[Document segment start]

Remember ME - You Me and Dementia

January 1, 2012

JAPAN: A breath of fire for nature this new Year of the Dragon

TOKYO, Japan / The Japan Times / Life In Japan / Environment / January 1, 2012

The year 2012 is the Year of the Dragon


OLD NIC'S NOTEBOOK
By C. W. Nicol


May I wish all our readers, in Japan and abroad, a very happy New Year. After 2011, I think we need one.

Honored guest: C.W. Nicol with Ainu leader Shigeru Kayano
at his home in Nibutani, Hokkaido, on Jan. 17, 2006, after
being presented with this embroidered Ainu kimono. 

NATSUYO SEARLE PHOTO
The year 2012 is the Year of the Dragon in the Chinese and Japanese 12-year cycle. I've always been rather fond of dragons, what with having been born in Wales, whose national flag centers on a red dragon.

Since 1980, though, I have made my home in northern Nagano Prefecture, at the foot of a mountain whose name is Kurohime, which means "black princess" in Japanese. As legend has it, this dormant volcano is home to a black dragon, a shape-changer who, in the form of a handsome young lord, once won the heart of a princess.

[Document segment end]

Stated exercise 1.
According to the Year of the Dragon column, since what year has the writer lived in northern Nagano Prefecture?
Stated exercise 2.
Write out everything in the Year of the Dragon column from "OLD NIC'S NOTEBOOK" down to "of a princess.".

[Raw data start]

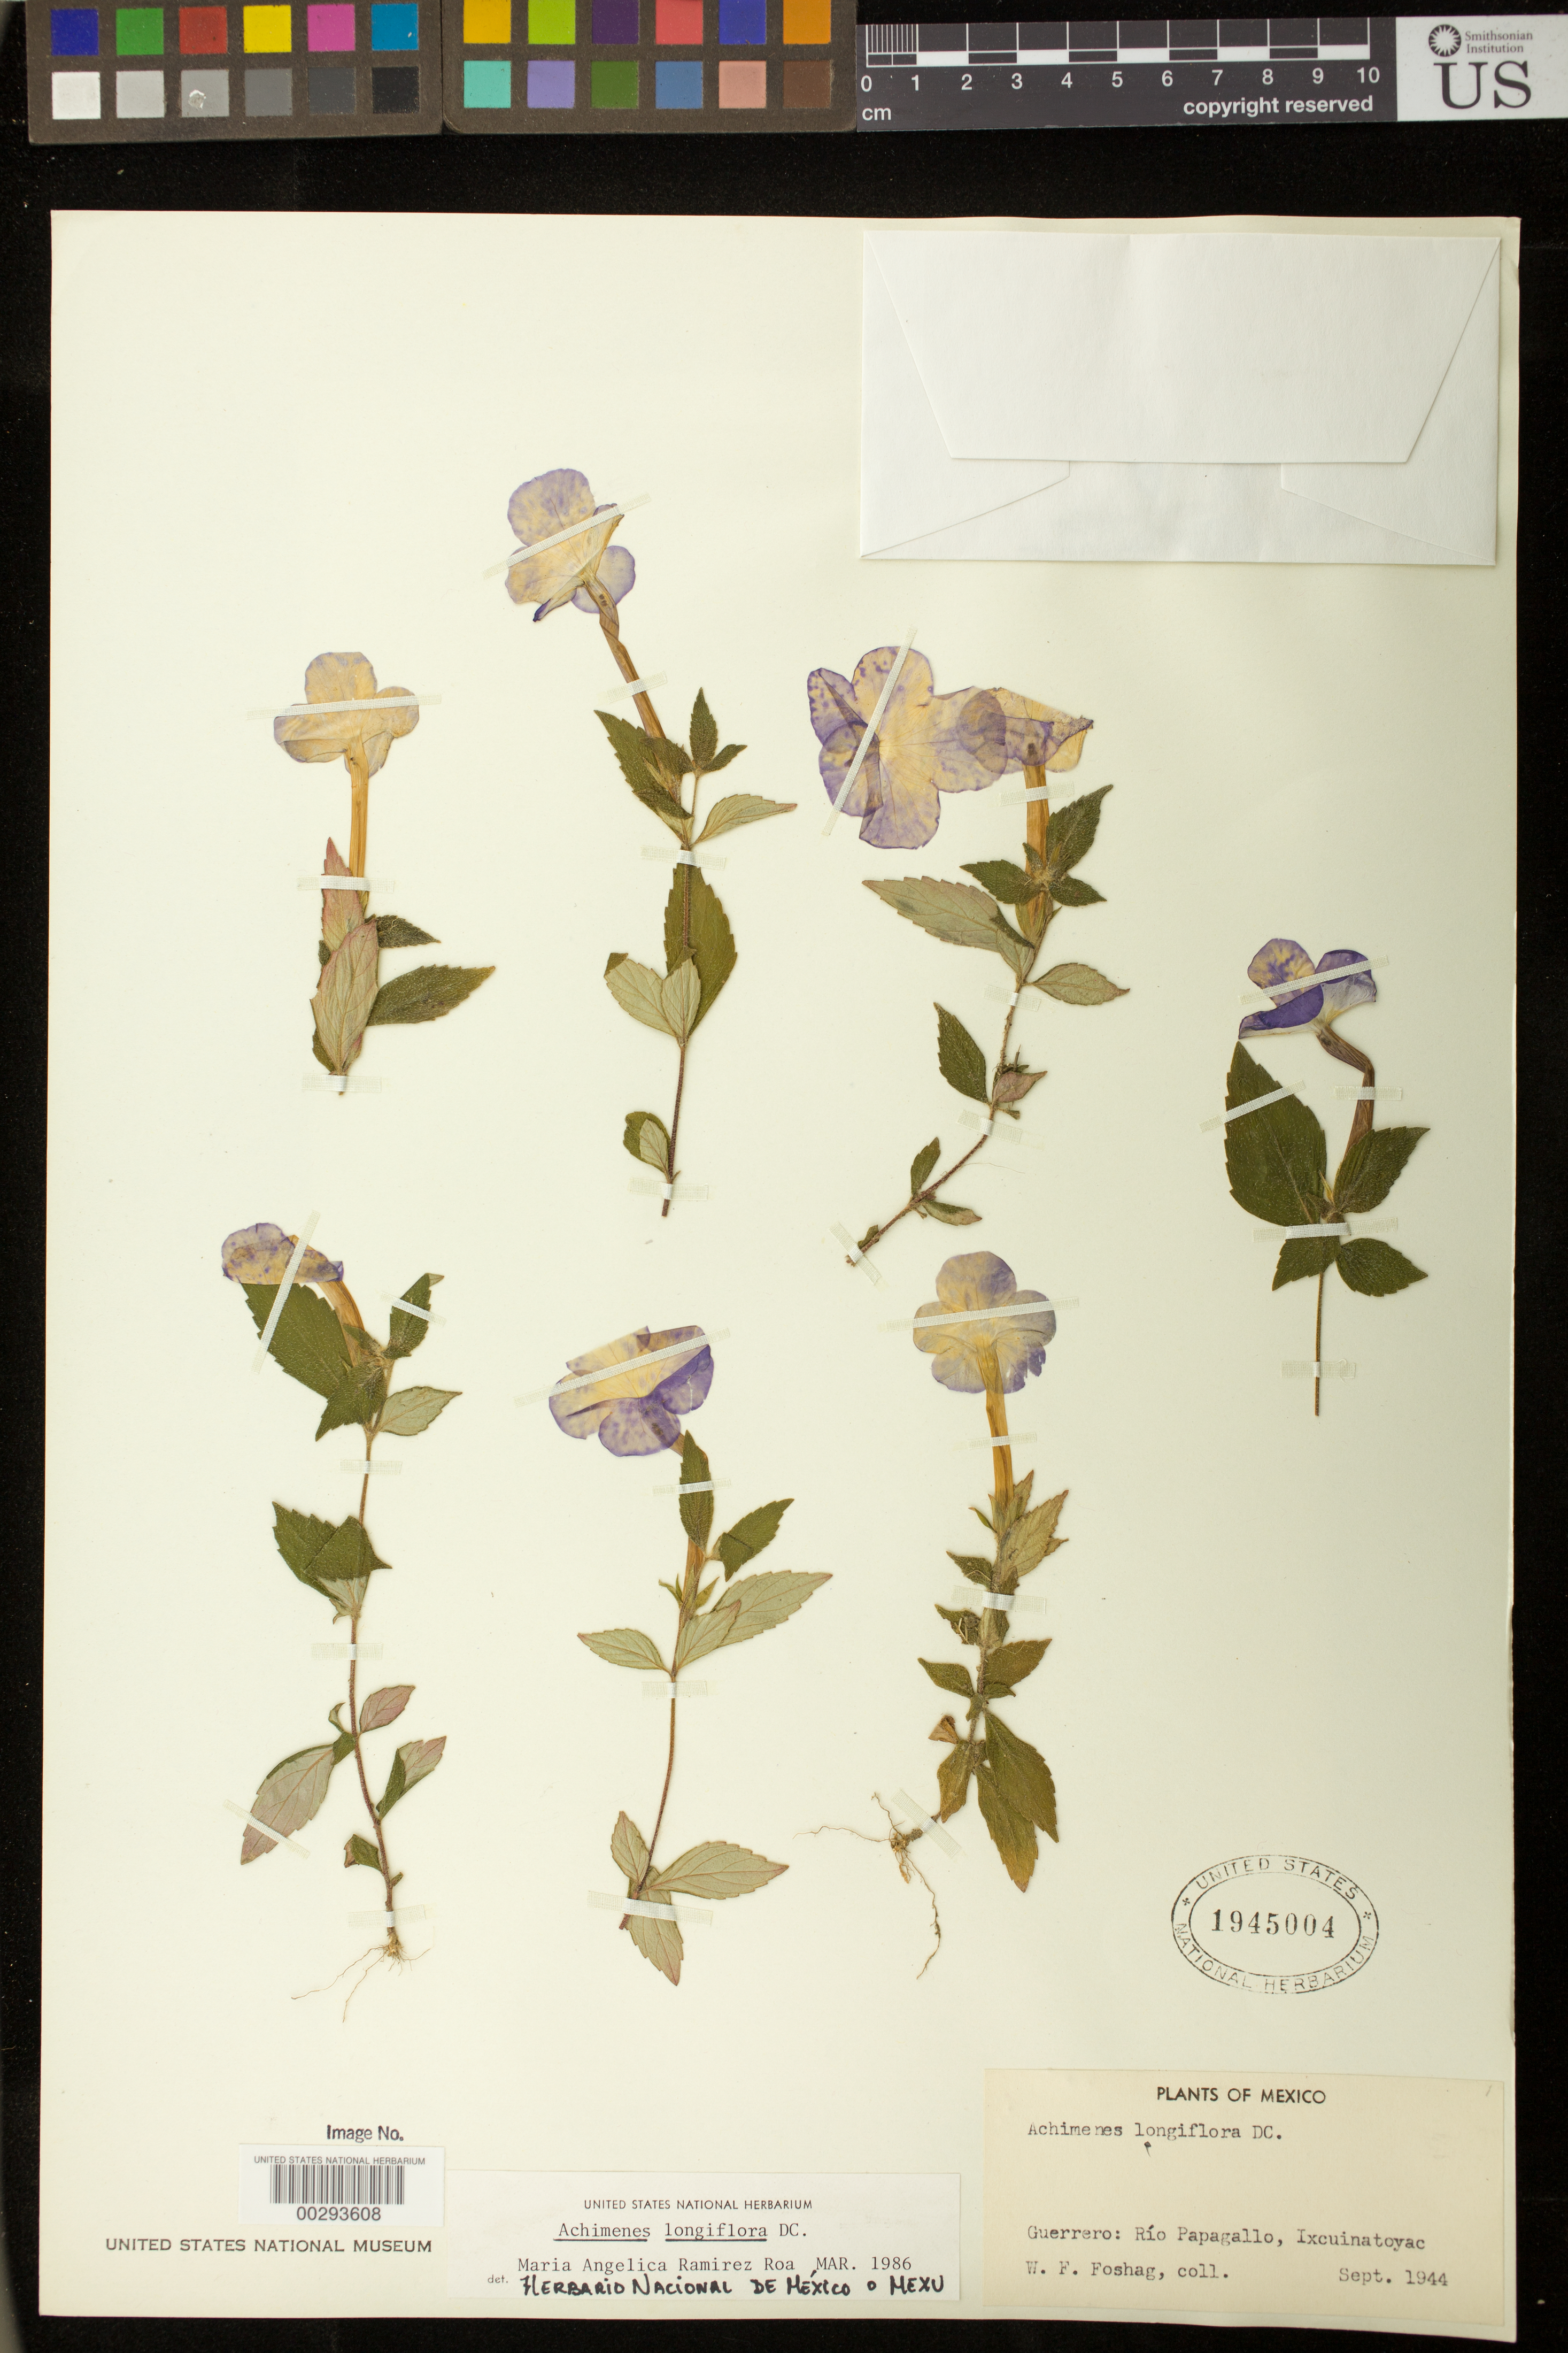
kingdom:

[Raw data end]

Written answer 1.
Since 1980.

Written answer 2.
OLD NIC'S NOTEBOOK
By C. W. Nicol


May I wish all our readers, in Japan and abroad, a very happy New Year. After 2011, I think we need one.

Honored guest: C.W. Nicol with Ainu leader Shigeru Kayano
at his home in Nibutani, Hokkaido, on Jan. 17, 2006, after
being presented with this embroidered Ainu kimono. 

NATSUYO SEARLE PHOTO
The year 2012 is the Year of the Dragon in the Chinese and Japanese 12-year cycle. I've always been rather fond of dragons, what with having been born in Wales, whose national flag centers on a red dragon.

Since 1980, though, I have made my home in northern Nagano Prefecture, at the foot of a mountain whose name is Kurohime, which means "black princess" in Japanese. As legend has it, this dormant volcano is home to a black dragon, a shape-changer who, in the form of a handsome young lord, once won the heart of a princess.